## What is being asked
Set down every line of the records below word for word, omitting the pictures.

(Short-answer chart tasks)
────────────────

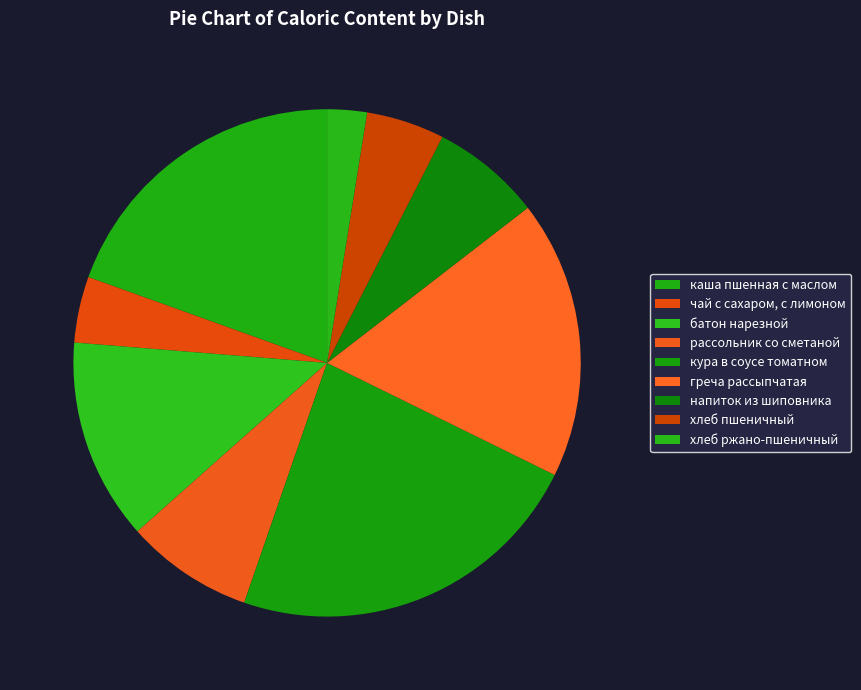

Rank the categories by value from lowest to highest.

хлеб ржано-пшеничный, чай с сахаром, с лимоном, хлеб пшеничный, напиток из шиповника, рассольник со сметаной, батон нарезной, греча рассыпчатая, каша пшенная с маслом, кура в соусе томатном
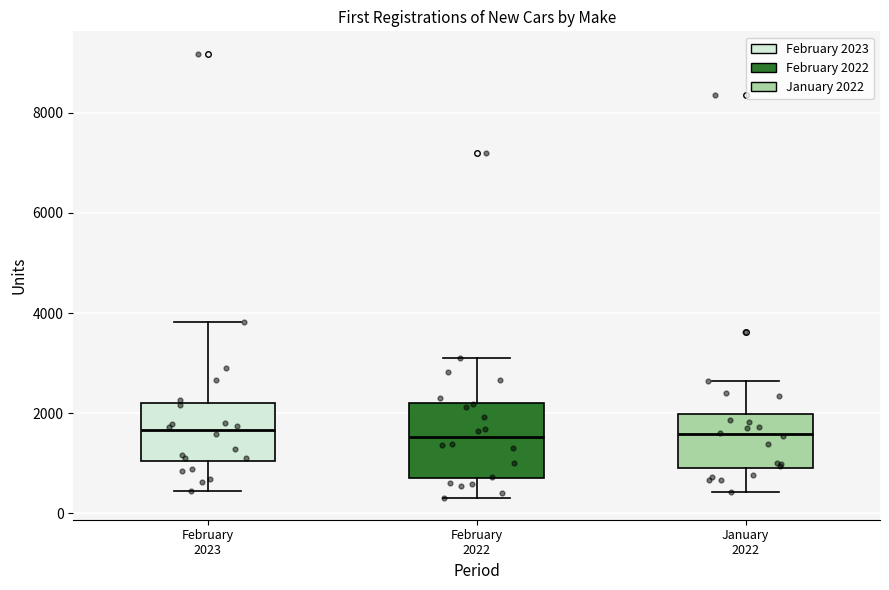

Reading left to right, transcribe this box plot: for each box, give where its median line is, the range the box spans, and where its two whiskers end, as read against the y-axis. The values are not printed on the chart, so give them approximately, as read against the axis.

February 2023: median 1600, box 1000 to 2200, whiskers 400 to 3800
February 2022: median 1600, box 600 to 2200, whiskers 400 to 3000
January 2022: median 1600, box 800 to 2000, whiskers 400 to 2600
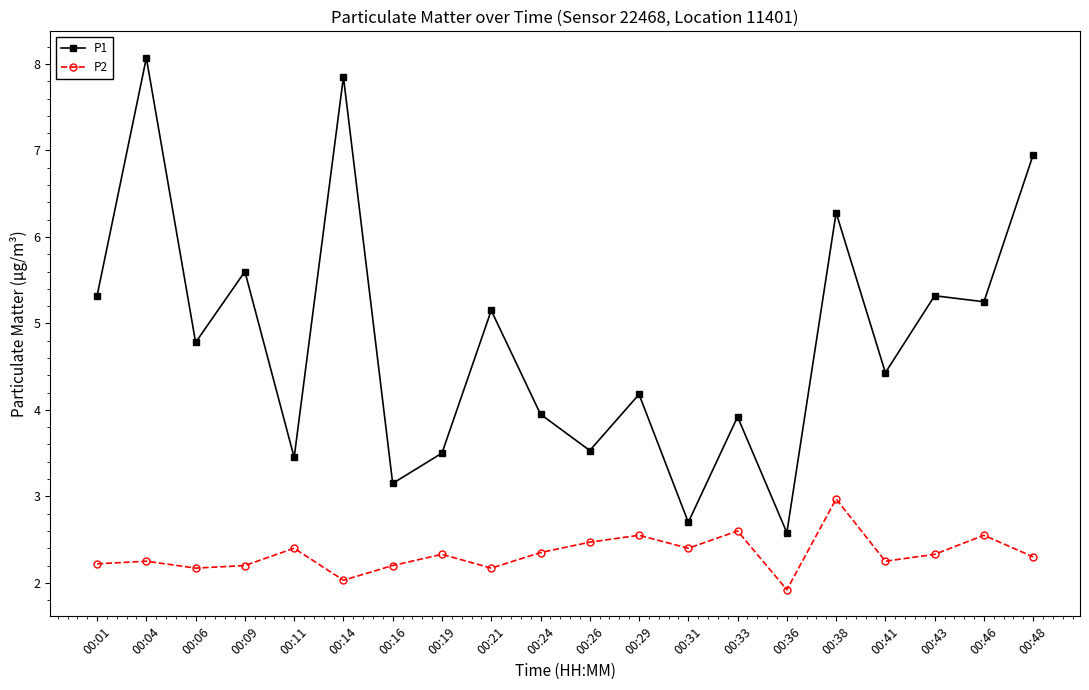

Rank the series at 00:04 from lowest to highest value.

P2, P1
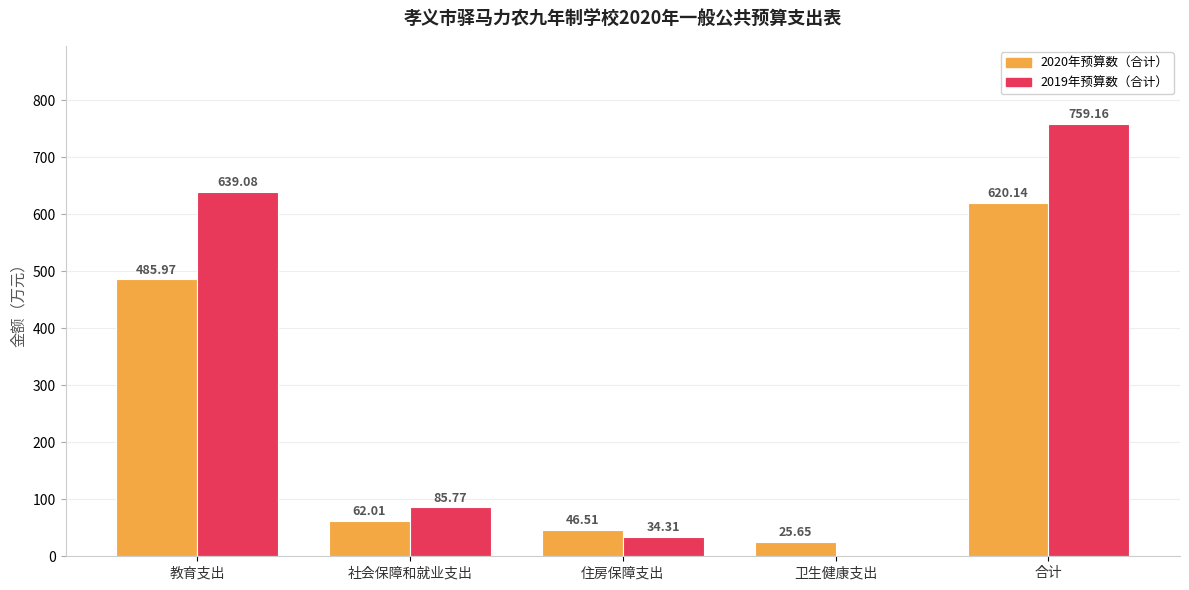

At which label does 2019年预算数（合计） reach its peak?

合计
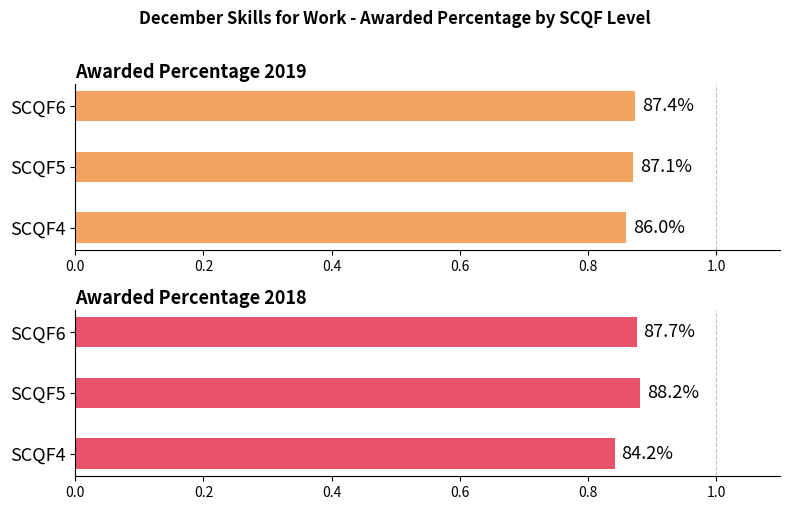

Which has a higher value, SCQF4 or SCQF5?

SCQF5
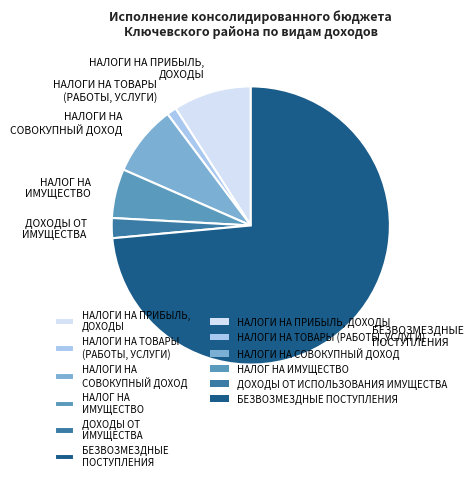

Rank the categories by value from highest to lowest.

БЕЗВОЗМЕЗДНЫЕ ПОСТУПЛЕНИЯ, НАЛОГИ НА ПРИБЫЛЬ, ДОХОДЫ, НАЛОГИ НА СОВОКУПНЫЙ ДОХОД, НАЛОГ НА ИМУЩЕСТВО, ДОХОДЫ ОТ ИМУЩЕСТВА, НАЛОГИ НА ТОВАРЫ (РАБОТЫ, УСЛУГИ)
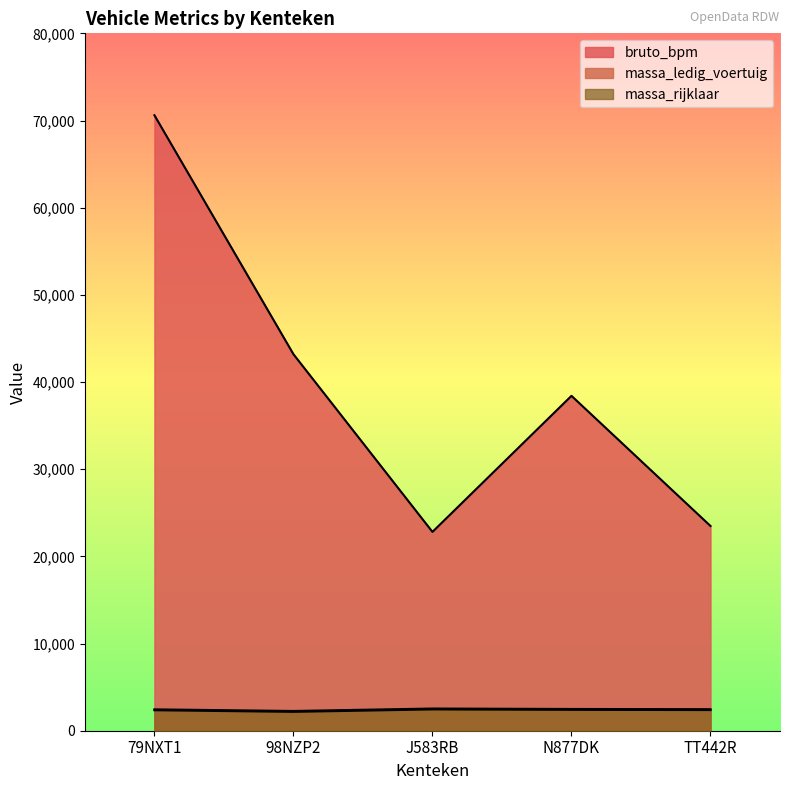

Which series has the widest spread of values?

bruto_bpm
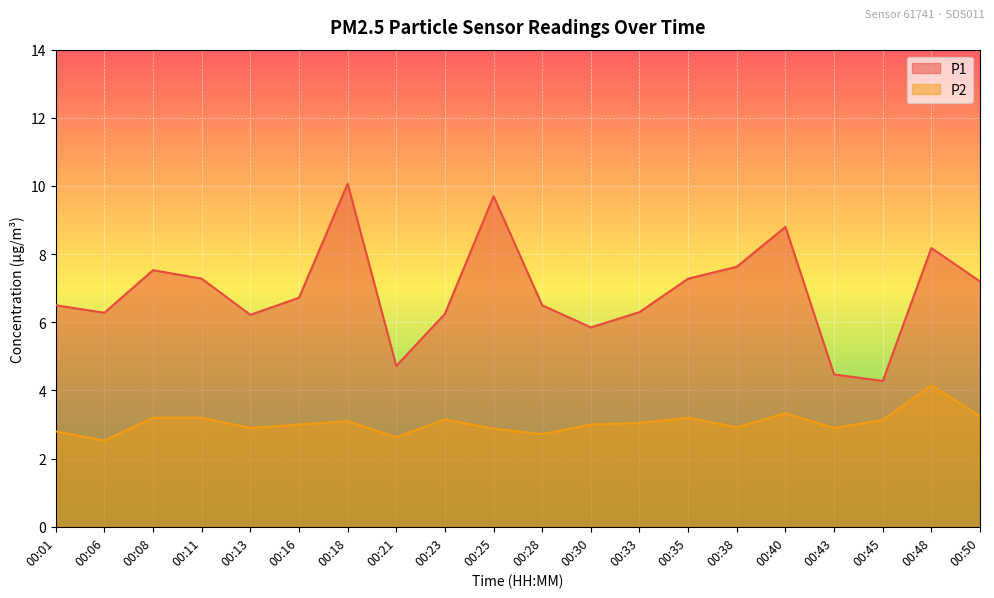

True or false: P2 and P1 cross at least once.

False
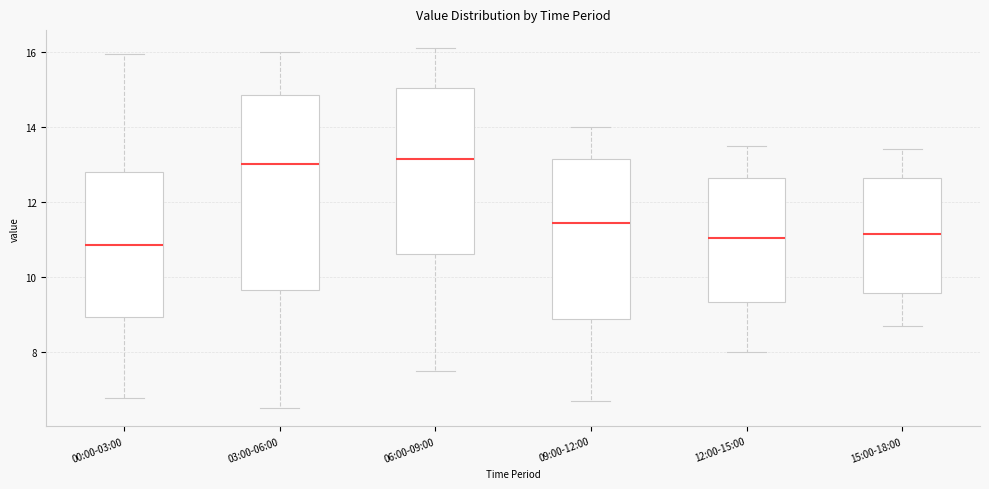

Where does the median line of the box for 06:00-09:00 sit on the y-axis? The values are not printed on the chart, so give them approximately, as read against the axis.

13.2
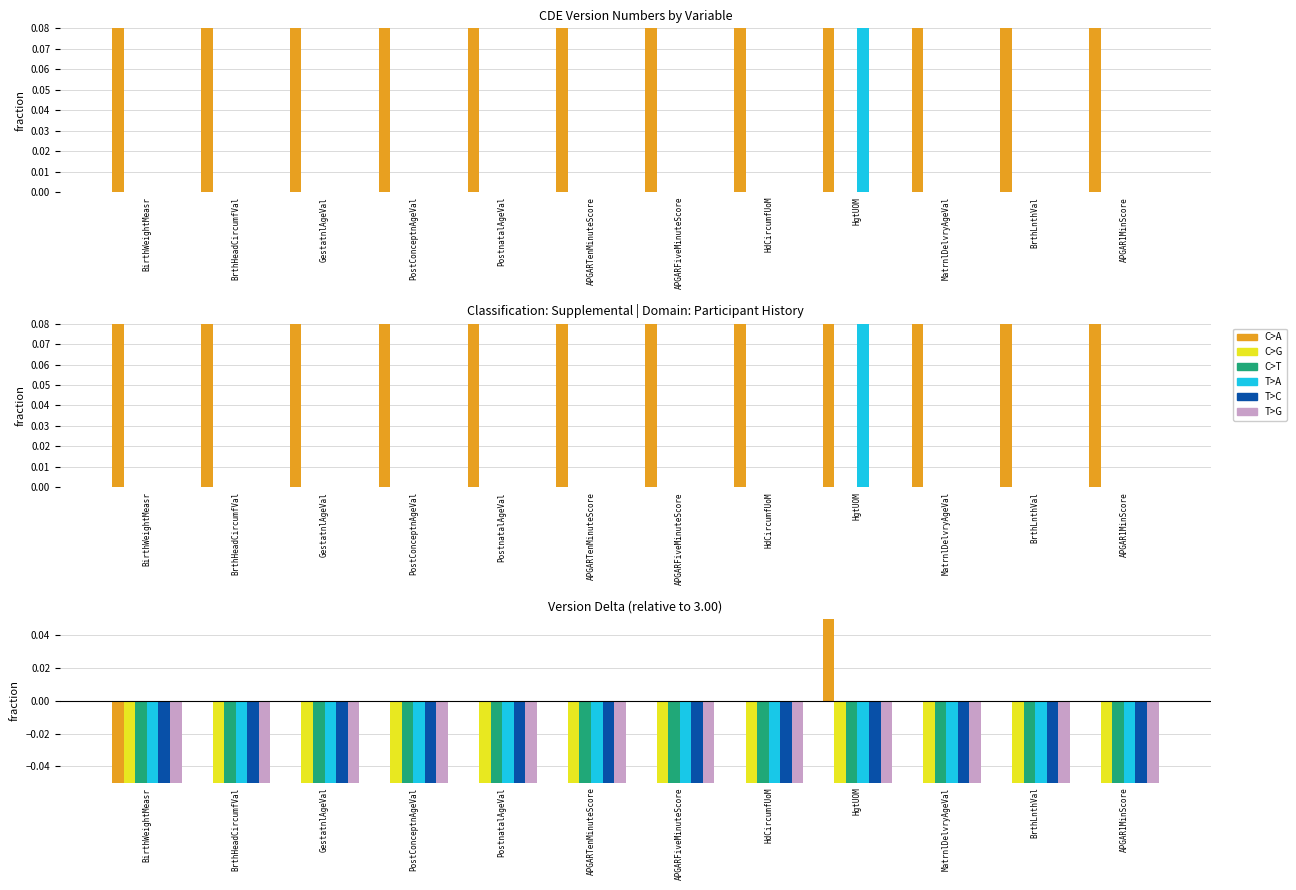

Which series changed the most between APGARTenMinuteScore and APGARFiveMinuteScore?

C>A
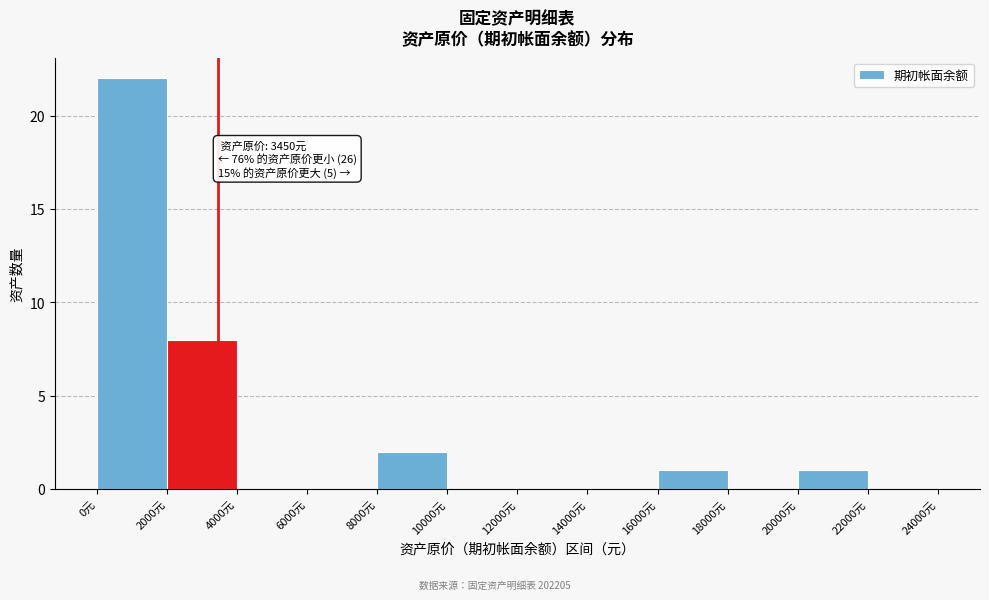

Which range on the x-axis has the tallest bar?

0 to 2000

────────────────

## Result of this exercise
Rank the categories by value from lowest to highest.

хлеб ржано-пшеничный, чай с сахаром, с лимоном, хлеб пшеничный, напиток из шиповника, рассольник со сметаной, батон нарезной, греча рассыпчатая, каша пшенная с маслом, кура в соусе томатном

Reading left to right, transcribe this box plot: for each box, give where its median line is, the range the box spans, and where its two whiskers end, as read against the y-axis. The values are not printed on the chart, so give them approximately, as read against the axis.

February 2023: median 1600, box 1000 to 2200, whiskers 400 to 3800
February 2022: median 1600, box 600 to 2200, whiskers 400 to 3000
January 2022: median 1600, box 800 to 2000, whiskers 400 to 2600

Rank the series at 00:04 from lowest to highest value.

P2, P1

At which label does 2019年预算数（合计） reach its peak?

合计

Which has a higher value, SCQF4 or SCQF5?

SCQF5

Rank the categories by value from highest to lowest.

БЕЗВОЗМЕЗДНЫЕ ПОСТУПЛЕНИЯ, НАЛОГИ НА ПРИБЫЛЬ, ДОХОДЫ, НАЛОГИ НА СОВОКУПНЫЙ ДОХОД, НАЛОГ НА ИМУЩЕСТВО, ДОХОДЫ ОТ ИМУЩЕСТВА, НАЛОГИ НА ТОВАРЫ (РАБОТЫ, УСЛУГИ)

Which series has the widest spread of values?

bruto_bpm

True or false: P2 and P1 cross at least once.

False

Where does the median line of the box for 06:00-09:00 sit on the y-axis? The values are not printed on the chart, so give them approximately, as read against the axis.

13.2

Which series changed the most between APGARTenMinuteScore and APGARFiveMinuteScore?

C>A

Which range on the x-axis has the tallest bar?

0 to 2000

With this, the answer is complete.